_Consigna breve a_:
Según el fragmento seleccionado, ¿qué nombre técnico acuñó la psicología para la fobia a los espejos?

_Fragmento seleccionado_:

=======

Esta leyenda se repite en todas
las culturas: en determinadas horas de la noche, aludiendo o no a
ciertas palabras misteriosas, uno es capaz de ver al demonio reflejado en el espejo.
Yo que sentí el horror de los espejos
no sólo ante el cristal impenetrable
donde acaba y empieza, inhabitable,
un imposible espacio de reflejos
sino ante el agua especular que imita
el otro azul en su profundo cielo
que a veces raya el ilusorio vuelo
del ave inversa o que un temblor agita.
En Creta, por ejemplo, fueron aún más lejos. Cuando los espejos eran meros artilugios de bronce pulido se creía que después de la medianoche la figura que se reflejaba ya no era humana, sino una sombra, un eco de lo que somos en el más allá. De allí la mirada irónica de algunos reflejos.
El Malleus Maleficarum señala que cuando nos encontramos a solas con nuestro reflejo, y sentimos la necesidad de hacer una mueca demoníaca, que jamás osaríamos a ensayar en público, es un signo de que no estamos solos, que algo más se ha vestido con nuestra imagen y que nos observa del otro lado del espejo, acaso aguardando el momento indicado para cruzar el umbral.
Y ante la superficie silenciosa
del ébano sutil cuya tersura
repite como un sueño la blancura
de un vago mármol o una vaga rosa,
Hoy, al cabo de tantos y perplejos
años de errar bajo la varia luna,
me pregunto qué azar de la fortuna
hizo que yo temiera los espejos.
Pero no sólo la tradición y la leyenda dan cuenta de nuestra relación ambigua con los espejos. La psicología acuñó un nombre técnico para estos sobresaltos obsesivos: catoptrofobia, a veces llamada eisotrofobia, es decir, la fobia a los espejos.

=======

_Material de trabajo_:
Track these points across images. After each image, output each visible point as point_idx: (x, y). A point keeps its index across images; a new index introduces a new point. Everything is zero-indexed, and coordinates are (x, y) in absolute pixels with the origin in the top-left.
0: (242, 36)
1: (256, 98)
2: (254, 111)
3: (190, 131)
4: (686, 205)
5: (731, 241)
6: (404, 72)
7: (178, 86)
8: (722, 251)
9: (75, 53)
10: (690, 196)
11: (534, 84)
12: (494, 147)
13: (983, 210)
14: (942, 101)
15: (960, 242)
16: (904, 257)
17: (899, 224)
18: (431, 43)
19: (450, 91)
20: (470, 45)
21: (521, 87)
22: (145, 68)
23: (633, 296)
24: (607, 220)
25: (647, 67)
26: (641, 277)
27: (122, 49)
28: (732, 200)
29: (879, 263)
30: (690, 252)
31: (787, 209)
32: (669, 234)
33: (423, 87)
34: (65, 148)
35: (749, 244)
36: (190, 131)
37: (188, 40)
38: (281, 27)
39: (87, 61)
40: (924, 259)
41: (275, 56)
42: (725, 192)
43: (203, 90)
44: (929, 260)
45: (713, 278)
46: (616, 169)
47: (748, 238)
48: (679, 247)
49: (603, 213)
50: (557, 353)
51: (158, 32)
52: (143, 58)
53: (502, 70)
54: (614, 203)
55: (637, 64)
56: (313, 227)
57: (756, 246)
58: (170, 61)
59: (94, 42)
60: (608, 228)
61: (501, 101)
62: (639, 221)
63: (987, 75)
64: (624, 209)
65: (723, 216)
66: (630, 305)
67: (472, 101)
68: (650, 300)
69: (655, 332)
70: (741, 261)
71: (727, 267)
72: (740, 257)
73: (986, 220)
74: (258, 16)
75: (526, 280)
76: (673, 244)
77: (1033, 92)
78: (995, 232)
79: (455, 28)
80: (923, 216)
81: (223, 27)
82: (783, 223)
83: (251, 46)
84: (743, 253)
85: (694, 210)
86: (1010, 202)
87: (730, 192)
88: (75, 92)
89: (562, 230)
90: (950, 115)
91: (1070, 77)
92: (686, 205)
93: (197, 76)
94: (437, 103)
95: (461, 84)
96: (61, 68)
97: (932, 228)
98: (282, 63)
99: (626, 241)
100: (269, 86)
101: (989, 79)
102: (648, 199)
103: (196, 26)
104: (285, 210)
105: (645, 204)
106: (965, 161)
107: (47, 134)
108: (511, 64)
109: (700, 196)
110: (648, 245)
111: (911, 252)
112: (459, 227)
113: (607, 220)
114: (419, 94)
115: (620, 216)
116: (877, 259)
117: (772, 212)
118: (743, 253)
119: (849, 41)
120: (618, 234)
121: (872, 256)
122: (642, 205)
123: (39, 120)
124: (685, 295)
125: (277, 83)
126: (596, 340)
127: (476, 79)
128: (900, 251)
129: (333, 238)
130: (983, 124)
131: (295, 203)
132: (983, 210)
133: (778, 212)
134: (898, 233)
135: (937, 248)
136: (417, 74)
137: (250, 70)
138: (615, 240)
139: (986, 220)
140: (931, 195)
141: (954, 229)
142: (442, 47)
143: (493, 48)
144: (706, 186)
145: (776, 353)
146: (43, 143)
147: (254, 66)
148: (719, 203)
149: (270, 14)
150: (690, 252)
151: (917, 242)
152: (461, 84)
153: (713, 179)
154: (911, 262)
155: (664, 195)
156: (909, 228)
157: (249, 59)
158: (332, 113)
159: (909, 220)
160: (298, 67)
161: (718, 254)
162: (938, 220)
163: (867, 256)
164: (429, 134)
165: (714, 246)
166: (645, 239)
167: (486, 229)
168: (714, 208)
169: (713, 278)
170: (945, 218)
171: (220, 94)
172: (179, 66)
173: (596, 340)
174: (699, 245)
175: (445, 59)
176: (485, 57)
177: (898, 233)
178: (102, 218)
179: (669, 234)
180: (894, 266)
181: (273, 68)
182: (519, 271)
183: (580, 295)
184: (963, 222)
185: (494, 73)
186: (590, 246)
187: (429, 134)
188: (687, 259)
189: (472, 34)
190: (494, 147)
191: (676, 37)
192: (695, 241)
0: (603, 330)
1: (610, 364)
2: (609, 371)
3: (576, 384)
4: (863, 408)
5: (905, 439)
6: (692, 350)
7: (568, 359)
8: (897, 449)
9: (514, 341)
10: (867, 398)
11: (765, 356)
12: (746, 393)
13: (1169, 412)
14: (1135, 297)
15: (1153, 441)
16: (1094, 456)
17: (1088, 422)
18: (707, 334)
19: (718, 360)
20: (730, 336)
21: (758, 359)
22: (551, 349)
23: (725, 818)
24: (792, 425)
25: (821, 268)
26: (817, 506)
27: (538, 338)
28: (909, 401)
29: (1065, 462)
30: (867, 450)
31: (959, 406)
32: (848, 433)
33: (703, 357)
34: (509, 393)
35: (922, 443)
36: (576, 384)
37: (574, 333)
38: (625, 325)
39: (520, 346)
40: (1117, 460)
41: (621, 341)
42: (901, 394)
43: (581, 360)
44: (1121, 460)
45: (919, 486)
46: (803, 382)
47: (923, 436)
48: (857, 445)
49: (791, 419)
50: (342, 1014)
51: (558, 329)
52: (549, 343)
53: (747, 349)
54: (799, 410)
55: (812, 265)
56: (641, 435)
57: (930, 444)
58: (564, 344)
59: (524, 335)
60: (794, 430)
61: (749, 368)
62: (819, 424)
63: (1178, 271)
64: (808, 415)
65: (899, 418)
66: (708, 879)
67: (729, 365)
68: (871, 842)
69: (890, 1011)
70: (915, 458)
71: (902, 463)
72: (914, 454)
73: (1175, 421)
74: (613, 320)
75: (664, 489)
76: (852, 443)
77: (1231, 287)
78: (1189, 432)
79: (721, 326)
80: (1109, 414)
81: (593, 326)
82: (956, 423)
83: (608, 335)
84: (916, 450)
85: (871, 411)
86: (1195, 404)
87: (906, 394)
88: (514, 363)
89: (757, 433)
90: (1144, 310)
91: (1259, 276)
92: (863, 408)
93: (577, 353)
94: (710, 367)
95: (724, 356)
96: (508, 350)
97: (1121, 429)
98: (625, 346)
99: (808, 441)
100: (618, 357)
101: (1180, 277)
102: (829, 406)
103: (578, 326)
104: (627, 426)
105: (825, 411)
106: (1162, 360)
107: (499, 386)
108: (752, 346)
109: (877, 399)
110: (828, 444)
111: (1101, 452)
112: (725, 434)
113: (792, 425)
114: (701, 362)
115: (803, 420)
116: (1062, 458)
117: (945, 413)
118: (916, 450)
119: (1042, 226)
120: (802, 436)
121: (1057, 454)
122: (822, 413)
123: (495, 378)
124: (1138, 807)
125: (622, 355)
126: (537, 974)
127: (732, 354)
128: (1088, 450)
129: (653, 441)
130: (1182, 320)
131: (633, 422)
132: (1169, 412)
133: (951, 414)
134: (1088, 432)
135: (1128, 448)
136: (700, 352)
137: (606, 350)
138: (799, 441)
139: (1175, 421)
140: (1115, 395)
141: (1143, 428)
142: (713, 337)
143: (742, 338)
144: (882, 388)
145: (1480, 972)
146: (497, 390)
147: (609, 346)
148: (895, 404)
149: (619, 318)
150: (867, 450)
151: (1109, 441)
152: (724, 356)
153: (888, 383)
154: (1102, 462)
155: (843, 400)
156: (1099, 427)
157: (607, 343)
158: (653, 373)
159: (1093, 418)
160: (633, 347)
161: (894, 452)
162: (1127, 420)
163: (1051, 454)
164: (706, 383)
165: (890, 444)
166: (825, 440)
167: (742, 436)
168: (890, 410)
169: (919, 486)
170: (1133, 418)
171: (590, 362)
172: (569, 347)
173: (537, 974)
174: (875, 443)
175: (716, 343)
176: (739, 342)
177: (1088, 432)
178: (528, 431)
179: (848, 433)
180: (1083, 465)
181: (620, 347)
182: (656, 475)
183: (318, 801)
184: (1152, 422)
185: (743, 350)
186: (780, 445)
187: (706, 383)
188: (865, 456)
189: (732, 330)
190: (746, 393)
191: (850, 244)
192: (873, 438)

=======

_Consigna breve b_:
Por favor, convierte en una lista numerada la parte de los registros que va desde su comienzo hasta la línea que contiene "54: (614, 203)", ambas incluidas, sin las líneas en blanco.

_Respuesta completa a_:
Catoptrofobia, a veces llamada eisotrofobia.

_Respuesta completa b_:
1. Track these points across images. After each image, output each visible point as point_idx: (x, y). A point keeps its index across images; a new index introduces a new point. Everything is zero-indexed, and coordinates are (x, y) in absolute pixels with the origin in the top-left.
2. 0: (242, 36)
3. 1: (256, 98)
4. 2: (254, 111)
5. 3: (190, 131)
6. 4: (686, 205)
7. 5: (731, 241)
8. 6: (404, 72)
9. 7: (178, 86)
10. 8: (722, 251)
11. 9: (75, 53)
12. 10: (690, 196)
13. 11: (534, 84)
14. 12: (494, 147)
15. 13: (983, 210)
16. 14: (942, 101)
17. 15: (960, 242)
18. 16: (904, 257)
19. 17: (899, 224)
20. 18: (431, 43)
21. 19: (450, 91)
22. 20: (470, 45)
23. 21: (521, 87)
24. 22: (145, 68)
25. 23: (633, 296)
26. 24: (607, 220)
27. 25: (647, 67)
28. 26: (641, 277)
29. 27: (122, 49)
30. 28: (732, 200)
31. 29: (879, 263)
32. 30: (690, 252)
33. 31: (787, 209)
34. 32: (669, 234)
35. 33: (423, 87)
36. 34: (65, 148)
37. 35: (749, 244)
38. 36: (190, 131)
39. 37: (188, 40)
40. 38: (281, 27)
41. 39: (87, 61)
42. 40: (924, 259)
43. 41: (275, 56)
44. 42: (725, 192)
45. 43: (203, 90)
46. 44: (929, 260)
47. 45: (713, 278)
48. 46: (616, 169)
49. 47: (748, 238)
50. 48: (679, 247)
51. 49: (603, 213)
52. 50: (557, 353)
53. 51: (158, 32)
54. 52: (143, 58)
55. 53: (502, 70)
56. 54: (614, 203)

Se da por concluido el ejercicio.